RCC Architecture

Overview

The Research Computing Cloud (RCC) Slurm Cluster is designed to replicate traditional on-premise HPC resources. It consists of a Slurm controller node, login nodes, compute nodes, and networking resources. Optionally, you can add NFS and Lustre file systems to the cluster to increase your storage capacity and file IO performance.

Architecture Components

Controller

The Controller instance hosts the Slurm controller daemon and, by default, the Slurm database and database daemon, and /home, /apps, /etc/munge, and /usr/local/slurm directories over NFS. In addition to hosting these resources, the controller is responsible for creating and deleting compute nodes to match workload demands.

Login

Login nodes are the primary access point to the cluster for developers and researchers (“users”). Since the login nodes are shared resources amongst users, the login nodes are intended to be used for lightweight activities, including text editing, code compiling, and job submission. Large data transfers, software builds, and compute intensive workloads should be scheduled to run on compute nodes.
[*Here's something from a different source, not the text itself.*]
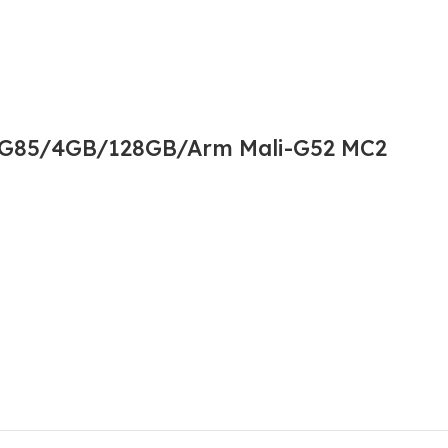
 G85/4GB/128GB/Arm Mali-G52 MC2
For Continuous Integration / Continuous Benchmarking (CI/CB) deployments, login nodes are typically not needed. See Fluid-Run Documentation for more details.

Compute

Compute nodes are used to execute scheduled workloads. Compute nodes are defined by specifying compute partitions that consists of groups of machine blocks. Each machine block is a homogeneous group of Google Compute Engine instances defined by the following attributes

  • name - The prefix for all instances in this machine block.

  • machine_type - Google Compute Engine machine type

  • max_node_count - The number of compute instances in this machine block

  • zone - The Google Cloud zone to deploy machines to in this machine block. If regional_capacity=True, instances are deployed to any zone within the corresponding region.

  • image - The VM image to use for machines in this block. By default, this is set to the image used by the controller and login nodes. Using custom images is often used to deploy specific applications to the cluster. See RCC-Apps for details on creating and deploying custom VM images to the RCC.

  • image_hyperthreads - Boolean flag to indicate if hyperthreading is enabled (True) or not (False).

  • compute_disk_type - The boot disk type.

  • compute_disk_size_gb - The size of the boot disk in GB.

  • compute_labels - Any labels to apply to compute nodes when deployed.

  • cpu_platform - The minimum CPU platform to request for compute nodes.

  • gpu_type - The type of GPU to attach to compute nodes. GPUs are only available in select zones.

  • gpu_count - The number of GPUs to attach to each instance.

  • gvnic - Boolean to enable (True) or disable (False) Google Virtual NIC. GVNIC is used to increase peak network bandwidth.

  • preemptible_bursting - Boolean to enable preemptible instances. Jobs should be capable of recovering of preemption. The RCC comes with Distributed Multithreaded Checkpointing (DMTCP) <https://docs.nersc.gov/development/checkpoint-restart/dmtcp/>_ to support application recovery (even for MPI applications)

  • vpc_subnet - The VPC subnetwork to deploy compute nodes to. If not specified, the subnetwork used to host the controller and login nodes is used.

  • exclusive - Boolean to set job scheduling to exclusive (one job per node, True).

  • enable_placement - Boolean to enable placement policy for compute node scheduling.

  • regional_capacity - Boolean to enable a spread placement policy. When set to False, a compace placement policy <https://cloud.google.com/compute/docs/instances/define-instance-placement#compact is used. enable_placement must also be set to true.

  • regional_policy - A previously created regional placement policy.

  • static_node_count - The number of static nodes in this machine block.